Rewrite the entries as a JSON list of strings, one string per line, starting with the first line and going on through the line with "encontrar diversas opções". Leave out blank lines.

___

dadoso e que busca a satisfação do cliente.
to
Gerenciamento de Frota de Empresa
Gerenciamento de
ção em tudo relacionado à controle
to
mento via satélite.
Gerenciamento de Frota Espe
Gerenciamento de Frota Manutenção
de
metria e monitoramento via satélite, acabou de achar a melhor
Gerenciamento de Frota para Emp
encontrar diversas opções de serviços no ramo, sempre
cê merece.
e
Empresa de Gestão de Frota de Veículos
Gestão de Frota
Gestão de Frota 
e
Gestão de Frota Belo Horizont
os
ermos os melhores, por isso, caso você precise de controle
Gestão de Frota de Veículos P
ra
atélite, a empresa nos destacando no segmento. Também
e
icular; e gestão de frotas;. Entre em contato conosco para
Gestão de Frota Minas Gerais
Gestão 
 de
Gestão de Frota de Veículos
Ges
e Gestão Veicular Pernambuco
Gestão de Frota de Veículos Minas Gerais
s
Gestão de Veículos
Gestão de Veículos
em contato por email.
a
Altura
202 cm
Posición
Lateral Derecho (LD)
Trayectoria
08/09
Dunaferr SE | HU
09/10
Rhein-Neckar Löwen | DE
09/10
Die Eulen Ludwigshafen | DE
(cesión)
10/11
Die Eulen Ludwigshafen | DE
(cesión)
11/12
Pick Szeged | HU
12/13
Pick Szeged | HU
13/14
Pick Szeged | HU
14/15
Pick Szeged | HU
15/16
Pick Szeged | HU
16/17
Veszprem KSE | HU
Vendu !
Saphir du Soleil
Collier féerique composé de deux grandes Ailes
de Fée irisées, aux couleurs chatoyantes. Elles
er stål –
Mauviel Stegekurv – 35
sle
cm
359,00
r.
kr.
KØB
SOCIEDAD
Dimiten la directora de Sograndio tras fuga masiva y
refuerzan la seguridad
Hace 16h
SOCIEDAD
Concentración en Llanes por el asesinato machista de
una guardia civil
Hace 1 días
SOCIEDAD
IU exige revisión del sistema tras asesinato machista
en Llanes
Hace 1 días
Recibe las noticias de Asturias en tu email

___

**Reply to the task:**
[
  "dadoso e que busca a satisfação do cliente.",
  "to",
  "Gerenciamento de Frota de Empresa",
  "Gerenciamento de",
  "ção em tudo relacionado à controle",
  "to",
  "mento via satélite.",
  "Gerenciamento de Frota Espe",
  "Gerenciamento de Frota Manutenção",
  "de",
  "metria e monitoramento via satélite, acabou de achar a melhor",
  "Gerenciamento de Frota para Emp",
  "encontrar diversas opções de serviços no ramo, sempre"
]